▶ _Your assignment_: In the text on coil cleaners, what problem can too much foam cause?

▶ _Text segment_:

━━━━━━

Acid-based coil cleaners are very effective and will remove any material from coils — including the metal on the coils if you are not careful. While proving effective as a coil cleaner, the acid-based products come with a few hazards.

Acids produce vapors that carry a strong acid smell which, in the right concentrations, can cause teary eyes and choking. The very properties that make acid a good cleaning agent for coils are also what make it dangerous — it will dissolve just about anything it touches.

Thorough rinsing is absolutely necessary and when acid is used on evaporator coils, the building should be vacant, and extreme care should be taken to protect surrounding equipment and materials from damage. Acid-based cleaners are most often used on condenser coils, where a very strong cleaner is required.

Alkaline-based coil cleaners are also very effective, fairly safe, and offer excellent cleaning results in most all conditions, on both condenser and evaporator coils. These cleaners usually produce a mild odor, if any, while effectively removing foreign materials from the surface of the coils.

However, alkaline-based cleaners are caustic, so care is necessary when they are used. While alkaline-based cleaners do not damage property and equipment as readily as acids, overspray and residue should be rinsed thoroughly to avoid potential problems.

Due to mild odors and general cleaning ability, alkaline-based cleaners can be used as a general-purpose coil cleaner.

Solvents used as coil cleaners are most effective at removing grease and smoke residue, but fall short of removing heavy particulates and corrosion. Benefits include a short dry time and limited rinsing.

Many solvents are flammable and most give off strong smells and vapors. Solvent-based coil cleaners tend to work best in areas where a lot of water cannot be used for rinsing, and close quarters present an overspray problem.

Detergent coil cleaners are just that, a strong detergent, usually slightly alkaline, with surfactant agents and/or foaming agents to speed the cleaning process. Most new detergent coil cleaners are relatively safe, since they are at least environmentally friendly, if not biodegradable.

This type of cleaner also tends to work very well in areas where there is buildup of grease and tar, but still falls short in removing particulates and corrosion. Depending on the foaming agents, detergent compounds usually require thorough rinsing as a final step.

Most technicians use an acid- or alkaline-based coil cleaner because they provide very good cleaning capability in a broad range of situations. However, in conditions where heavy grease or tar is present, a solvent- or detergent-based coil cleaner may be needed.

To Foam Or Not To Foam

Many technicians feel that if a coil cleaner is not foaming, it’s not working. Consequently, most manufacturers make sure their formulas foam, at least a little.

In reality, the amount of foam is not directly related to a product’s cleaning ability. As in most situations, optimal foaming action is somewhere between no foam and heavy foam.

Too much foam can actually keep the cleaning materials from contacting all surfaces and push debris toward the center of the coils. The thicker the coil, the more prevalent this particular problem.

━━━━━━

▶ _Material provided_:
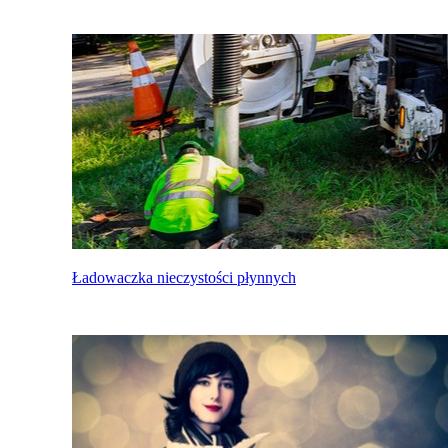
Ładowaczka nieczystości płynnych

━━━━━━

▶ _Answer for the task_: Too much foam can keep the cleaning materials from contacting all surfaces and push debris toward the center of the coils.